Terça-feira, 16 Abril

Ninguém é bem-vindo ao «El Club»

Depois de Não, o chileno Pablo Larraín prenunciara o final da trilogia dedicada à ditadura de Pinochet, iniciada com Tony Manero, e prolongada por Post Mortem. No entanto, em El Club – vencedor do Urso de Prata pelo Grande Prémio do Júri em Berlim – ficámos a saber que essa resposta é apenas parcialmente verdade, pois neste ‘clube’ muito particular subsistem as relações de um poder tentacular invisível, no caso da igreja católica, e a forma como afastam dos fiéis determinados sacerdotes com passado de pedofilia.

Essa informação, no entanto, só nos seja dada após conhecermos o interior desse ‘clube’ onde a ‘penitência’ incluir apostas com cães de corrida e muito álcool à refeição. Algo que o padre Garcia (Marcel Alonso) da ‘nova igreja’ vem tentar solucionar após o suicídio de um cura incapaz de lidar com da ladainha vernacular com que o abusado Sandokan (Roberto Farías) vem expor à porta dessa casa de reclusão. Esse grupo de homens é defendido pelas interpretações de Alfredo Castro, uma presença obrigatória nos filmes de Larraín, Jaime Vadell, Alejandro Goic, que representou o filme no Cine Ceará, e Alejandro Sieveking, devidamente coadjuvados por uma mulher (Antonia Zegres, esposa do realizador). Novas regras passam a entrar nesta casa de ‘retiro’: tolerância zero ao álcool, nada de cães de corridas, oração e penitência.
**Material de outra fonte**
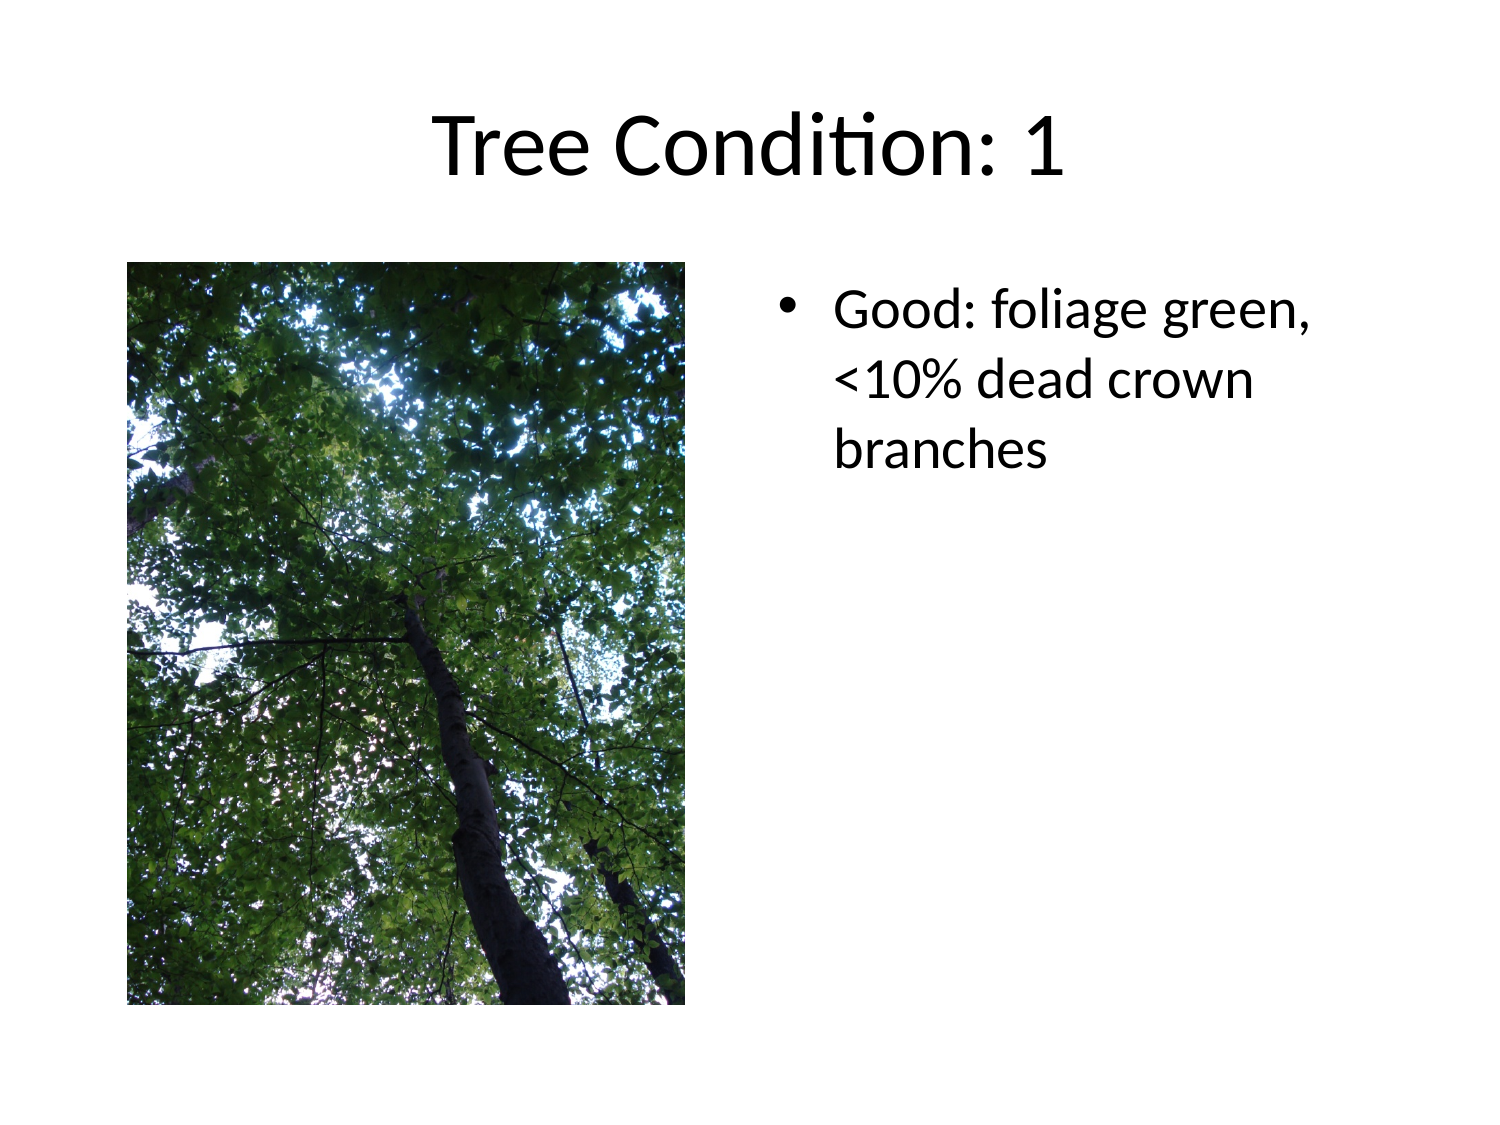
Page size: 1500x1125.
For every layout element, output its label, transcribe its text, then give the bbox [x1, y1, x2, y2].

title Tree Condition: 1 [75, 45, 1425, 233]
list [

Neste guião original alinhavado pelo próprio Larraín, em parceria com Guillermo Calderon e Daniel Villalobos, debaixo de fogo cerrado fica a santa madre igreja católica no Chile. De facto, um retrato algo sinistro da instituição que esteve também na base da educação de Pablo que recria esta espécie de mosteiro de luxo para proscritos. Mas um clube onde se passa a debater com alguma abertura a forma como é encarado o sexo com homens ou mesmo com crianças ou como a forma como o sexo entre homens pode ser defendido como algo superior ao sexo com uma mulher com fins reprodutores.

Não deixa de ser salutar que El Club aborde um tema tão complexo e perigoso com uma salutar aproximação que não está sequer isenta de um sentido de humor sibilino e perspicaz. Até porque esta narrativa incómoda vem envolvida num estilo visual que pôs de lado a alta definição e que impregna um aspeto mais cru e sujo, mas também mais verdadeiro, ao filme, a cargo da fotografia nublada de Sergio Armstrong. O mesmo se diga da compassada e penitente seleção musical a cargo de Alvo Part. Mesmo a uma segunda visão, deu para perceber a vitalidade do cinema que nos chega daquele país cuja forma alongada com perto de quatro mil quilómetros de distância e que nos deu outros filmes arrebatadores.

Em Berlim, por exemplo, com El Botón de Nácar, de Patricio Guzman, tal como Gloria, de Sebastian Lelio, em 2013, isto para não esquecer também outro Sebastian, o Silva, autor de Nasty Baby, uma fita apresentada este ano em Berlim na secção Panorama Special. Entre todos subsiste a particularidade de existir uma enorme partilha e colaboração de projetos a diversos níveis onde Larraín e o seu irmão produtor Juan de Dios têm o devido peso. Ficamos agora à espera do projeto sobre Pablo Neruda numa nova colaboração de Alejandro Goic. Adelante!